**Job**
Write out all the records below again, line by line, with nothing changed.

--- Excerpted data Enclosed Below ---

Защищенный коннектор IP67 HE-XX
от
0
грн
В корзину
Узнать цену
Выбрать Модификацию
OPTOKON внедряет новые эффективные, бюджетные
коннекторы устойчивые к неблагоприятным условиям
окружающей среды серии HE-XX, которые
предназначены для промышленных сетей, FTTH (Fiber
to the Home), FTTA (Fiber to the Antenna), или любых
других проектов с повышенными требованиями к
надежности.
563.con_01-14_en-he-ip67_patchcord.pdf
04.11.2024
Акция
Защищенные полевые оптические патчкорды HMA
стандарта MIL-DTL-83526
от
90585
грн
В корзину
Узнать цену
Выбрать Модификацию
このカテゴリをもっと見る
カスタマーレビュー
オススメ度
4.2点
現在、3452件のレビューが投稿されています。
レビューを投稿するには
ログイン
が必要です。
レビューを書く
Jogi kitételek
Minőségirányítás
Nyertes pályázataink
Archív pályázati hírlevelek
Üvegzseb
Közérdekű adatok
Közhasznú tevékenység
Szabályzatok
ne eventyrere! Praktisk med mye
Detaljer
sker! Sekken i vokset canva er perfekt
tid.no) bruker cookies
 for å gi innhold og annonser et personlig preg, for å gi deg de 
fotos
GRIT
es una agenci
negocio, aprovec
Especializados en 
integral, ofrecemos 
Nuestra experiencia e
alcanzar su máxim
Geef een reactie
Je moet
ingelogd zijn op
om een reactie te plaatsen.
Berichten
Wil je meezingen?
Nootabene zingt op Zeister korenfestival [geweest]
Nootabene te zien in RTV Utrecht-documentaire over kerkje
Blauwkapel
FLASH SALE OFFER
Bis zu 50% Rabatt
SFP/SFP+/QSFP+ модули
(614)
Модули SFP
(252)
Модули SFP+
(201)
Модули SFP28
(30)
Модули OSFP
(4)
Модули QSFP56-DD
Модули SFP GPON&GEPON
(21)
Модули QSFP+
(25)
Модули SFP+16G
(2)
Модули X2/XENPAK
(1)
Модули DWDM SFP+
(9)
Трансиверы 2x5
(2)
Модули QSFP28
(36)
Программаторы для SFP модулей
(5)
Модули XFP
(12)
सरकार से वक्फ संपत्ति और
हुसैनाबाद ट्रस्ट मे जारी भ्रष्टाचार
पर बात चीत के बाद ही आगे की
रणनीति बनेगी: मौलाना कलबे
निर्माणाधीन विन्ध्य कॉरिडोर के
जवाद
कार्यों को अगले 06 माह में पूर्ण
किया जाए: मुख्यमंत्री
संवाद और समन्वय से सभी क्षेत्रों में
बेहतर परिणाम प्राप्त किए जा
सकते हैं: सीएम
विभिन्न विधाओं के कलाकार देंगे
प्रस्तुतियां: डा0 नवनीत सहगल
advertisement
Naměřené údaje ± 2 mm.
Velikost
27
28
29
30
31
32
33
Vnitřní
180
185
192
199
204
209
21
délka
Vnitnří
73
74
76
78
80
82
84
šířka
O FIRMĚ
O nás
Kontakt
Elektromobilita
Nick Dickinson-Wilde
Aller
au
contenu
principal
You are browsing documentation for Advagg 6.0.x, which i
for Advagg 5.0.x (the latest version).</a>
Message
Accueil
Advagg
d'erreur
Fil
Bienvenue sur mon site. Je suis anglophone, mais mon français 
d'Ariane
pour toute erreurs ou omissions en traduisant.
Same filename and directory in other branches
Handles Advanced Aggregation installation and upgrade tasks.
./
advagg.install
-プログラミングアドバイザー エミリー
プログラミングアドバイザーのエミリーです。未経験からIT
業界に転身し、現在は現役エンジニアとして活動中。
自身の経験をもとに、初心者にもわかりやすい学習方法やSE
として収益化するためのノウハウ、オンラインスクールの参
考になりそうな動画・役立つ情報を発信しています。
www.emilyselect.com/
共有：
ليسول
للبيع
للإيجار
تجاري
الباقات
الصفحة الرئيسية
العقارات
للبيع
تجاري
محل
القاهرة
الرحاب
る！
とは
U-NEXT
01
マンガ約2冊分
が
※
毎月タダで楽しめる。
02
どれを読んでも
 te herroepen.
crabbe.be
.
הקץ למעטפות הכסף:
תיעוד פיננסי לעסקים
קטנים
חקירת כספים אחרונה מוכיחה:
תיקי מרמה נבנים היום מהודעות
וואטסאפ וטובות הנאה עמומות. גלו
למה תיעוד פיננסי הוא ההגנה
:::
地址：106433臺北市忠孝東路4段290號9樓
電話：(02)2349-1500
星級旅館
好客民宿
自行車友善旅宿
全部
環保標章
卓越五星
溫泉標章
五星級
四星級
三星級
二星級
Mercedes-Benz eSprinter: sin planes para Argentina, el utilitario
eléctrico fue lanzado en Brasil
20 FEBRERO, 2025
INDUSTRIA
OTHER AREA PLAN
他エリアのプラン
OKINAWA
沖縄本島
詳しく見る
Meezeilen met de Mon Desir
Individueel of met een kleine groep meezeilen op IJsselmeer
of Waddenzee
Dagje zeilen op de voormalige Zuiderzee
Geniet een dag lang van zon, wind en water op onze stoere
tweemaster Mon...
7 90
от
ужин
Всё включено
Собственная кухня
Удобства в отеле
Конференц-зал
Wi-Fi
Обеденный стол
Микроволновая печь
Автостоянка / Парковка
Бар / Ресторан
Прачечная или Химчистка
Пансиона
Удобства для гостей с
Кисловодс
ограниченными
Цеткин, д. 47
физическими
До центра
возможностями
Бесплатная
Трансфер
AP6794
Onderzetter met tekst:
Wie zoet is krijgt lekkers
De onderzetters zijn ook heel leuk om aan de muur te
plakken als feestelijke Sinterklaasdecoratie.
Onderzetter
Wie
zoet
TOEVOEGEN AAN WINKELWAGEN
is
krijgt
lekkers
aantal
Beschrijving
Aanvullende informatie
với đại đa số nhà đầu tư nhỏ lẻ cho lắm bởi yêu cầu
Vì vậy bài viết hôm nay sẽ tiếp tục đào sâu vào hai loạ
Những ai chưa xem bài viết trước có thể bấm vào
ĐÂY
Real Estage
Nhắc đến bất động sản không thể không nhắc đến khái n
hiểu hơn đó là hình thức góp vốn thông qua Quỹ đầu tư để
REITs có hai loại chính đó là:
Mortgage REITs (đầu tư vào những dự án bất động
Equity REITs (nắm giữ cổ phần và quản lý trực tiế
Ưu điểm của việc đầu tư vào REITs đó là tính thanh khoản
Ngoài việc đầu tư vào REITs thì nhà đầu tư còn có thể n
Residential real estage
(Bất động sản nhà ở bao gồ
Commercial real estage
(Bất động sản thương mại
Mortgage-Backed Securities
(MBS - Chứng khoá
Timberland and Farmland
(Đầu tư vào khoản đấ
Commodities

--- End of Enclosed Excerpted data ---

**Output of the exercise**
Защищенный коннектор IP67 HE-XX
от
0
грн
В корзину
Узнать цену
Выбрать Модификацию
OPTOKON внедряет новые эффективные, бюджетные
коннекторы устойчивые к неблагоприятным условиям
окружающей среды серии HE-XX, которые
предназначены для промышленных сетей, FTTH (Fiber
to the Home), FTTA (Fiber to the Antenna), или любых
других проектов с повышенными требованиями к
надежности.
563.con_01-14_en-he-ip67_patchcord.pdf
04.11.2024
Акция
Защищенные полевые оптические патчкорды HMA
стандарта MIL-DTL-83526
от
90585
грн
В корзину
Узнать цену
Выбрать Модификацию
このカテゴリをもっと見る
カスタマーレビュー
オススメ度
4.2点
現在、3452件のレビューが投稿されています。
レビューを投稿するには
ログイン
が必要です。
レビューを書く
Jogi kitételek
Minőségirányítás
Nyertes pályázataink
Archív pályázati hírlevelek
Üvegzseb
Közérdekű adatok
Közhasznú tevékenység
Szabályzatok
ne eventyrere! Praktisk med mye
Detaljer
sker! Sekken i vokset canva er perfekt
tid.no) bruker cookies
 for å gi innhold og annonser et personlig preg, for å gi deg de 
fotos
GRIT
es una agenci
negocio, aprovec
Especializados en 
integral, ofrecemos 
Nuestra experiencia e
alcanzar su máxim
Geef een reactie
Je moet
ingelogd zijn op
om een reactie te plaatsen.
Berichten
Wil je meezingen?
Nootabene zingt op Zeister korenfestival [geweest]
Nootabene te zien in RTV Utrecht-documentaire over kerkje
Blauwkapel
FLASH SALE OFFER
Bis zu 50% Rabatt
SFP/SFP+/QSFP+ модули
(614)
Модули SFP
(252)
Модули SFP+
(201)
Модули SFP28
(30)
Модули OSFP
(4)
Модули QSFP56-DD
Модули SFP GPON&GEPON
(21)
Модули QSFP+
(25)
Модули SFP+16G
(2)
Модули X2/XENPAK
(1)
Модули DWDM SFP+
(9)
Трансиверы 2x5
(2)
Модули QSFP28
(36)
Программаторы для SFP модулей
(5)
Модули XFP
(12)
सरकार से वक्फ संपत्ति और
हुसैनाबाद ट्रस्ट मे जारी भ्रष्टाचार
पर बात चीत के बाद ही आगे की
रणनीति बनेगी: मौलाना कलबे
निर्माणाधीन विन्ध्य कॉरिडोर के
जवाद
कार्यों को अगले 06 माह में पूर्ण
किया जाए: मुख्यमंत्री
संवाद और समन्वय से सभी क्षेत्रों में
बेहतर परिणाम प्राप्त किए जा
सकते हैं: सीएम
विभिन्न विधाओं के कलाकार देंगे
प्रस्तुतियां: डा0 नवनीत सहगल
advertisement
Naměřené údaje ± 2 mm.
Velikost
27
28
29
30
31
32
33
Vnitřní
180
185
192
199
204
209
21
délka
Vnitnří
73
74
76
78
80
82
84
šířka
O FIRMĚ
O nás
Kontakt
Elektromobilita
Nick Dickinson-Wilde
Aller
au
contenu
principal
You are browsing documentation for Advagg 6.0.x, which i
for Advagg 5.0.x (the latest version).</a>
Message
Accueil
Advagg
d'erreur
Fil
Bienvenue sur mon site. Je suis anglophone, mais mon français 
d'Ariane
pour toute erreurs ou omissions en traduisant.
Same filename and directory in other branches
Handles Advanced Aggregation installation and upgrade tasks.
./
advagg.install
-プログラミングアドバイザー エミリー
プログラミングアドバイザーのエミリーです。未経験からIT
業界に転身し、現在は現役エンジニアとして活動中。
自身の経験をもとに、初心者にもわかりやすい学習方法やSE
として収益化するためのノウハウ、オンラインスクールの参
考になりそうな動画・役立つ情報を発信しています。
www.emilyselect.com/
共有：
ليسول
للبيع
للإيجار
تجاري
الباقات
الصفحة الرئيسية
العقارات
للبيع
تجاري
محل
القاهرة
الرحاب
る！
とは
U-NEXT
01
マンガ約2冊分
が
※
毎月タダで楽しめる。
02
どれを読んでも
 te herroepen.
crabbe.be
.
הקץ למעטפות הכסף:
תיעוד פיננסי לעסקים
קטנים
חקירת כספים אחרונה מוכיחה:
תיקי מרמה נבנים היום מהודעות
וואטסאפ וטובות הנאה עמומות. גלו
למה תיעוד פיננסי הוא ההגנה
:::
地址：106433臺北市忠孝東路4段290號9樓
電話：(02)2349-1500
星級旅館
好客民宿
自行車友善旅宿
全部
環保標章
卓越五星
溫泉標章
五星級
四星級
三星級
二星級
Mercedes-Benz eSprinter: sin planes para Argentina, el utilitario
eléctrico fue lanzado en Brasil
20 FEBRERO, 2025
INDUSTRIA
OTHER AREA PLAN
他エリアのプラン
OKINAWA
沖縄本島
詳しく見る
Meezeilen met de Mon Desir
Individueel of met een kleine groep meezeilen op IJsselmeer
of Waddenzee
Dagje zeilen op de voormalige Zuiderzee
Geniet een dag lang van zon, wind en water op onze stoere
tweemaster Mon...
7 90
от
ужин
Всё включено
Собственная кухня
Удобства в отеле
Конференц-зал
Wi-Fi
Обеденный стол
Микроволновая печь
Автостоянка / Парковка
Бар / Ресторан
Прачечная или Химчистка
Пансиона
Удобства для гостей с
Кисловодс
ограниченными
Цеткин, д. 47
физическими
До центра
возможностями
Бесплатная
Трансфер
AP6794
Onderzetter met tekst:
Wie zoet is krijgt lekkers
De onderzetters zijn ook heel leuk om aan de muur te
plakken als feestelijke Sinterklaasdecoratie.
Onderzetter
Wie
zoet
TOEVOEGEN AAN WINKELWAGEN
is
krijgt
lekkers
aantal
Beschrijving
Aanvullende informatie
với đại đa số nhà đầu tư nhỏ lẻ cho lắm bởi yêu cầu
Vì vậy bài viết hôm nay sẽ tiếp tục đào sâu vào hai loạ
Những ai chưa xem bài viết trước có thể bấm vào
ĐÂY
Real Estage
Nhắc đến bất động sản không thể không nhắc đến khái n
hiểu hơn đó là hình thức góp vốn thông qua Quỹ đầu tư để
REITs có hai loại chính đó là:
Mortgage REITs (đầu tư vào những dự án bất động
Equity REITs (nắm giữ cổ phần và quản lý trực tiế
Ưu điểm của việc đầu tư vào REITs đó là tính thanh khoản
Ngoài việc đầu tư vào REITs thì nhà đầu tư còn có thể n
Residential real estage
(Bất động sản nhà ở bao gồ
Commercial real estage
(Bất động sản thương mại
Mortgage-Backed Securities
(MBS - Chứng khoá
Timberland and Farmland
(Đầu tư vào khoản đấ
Commodities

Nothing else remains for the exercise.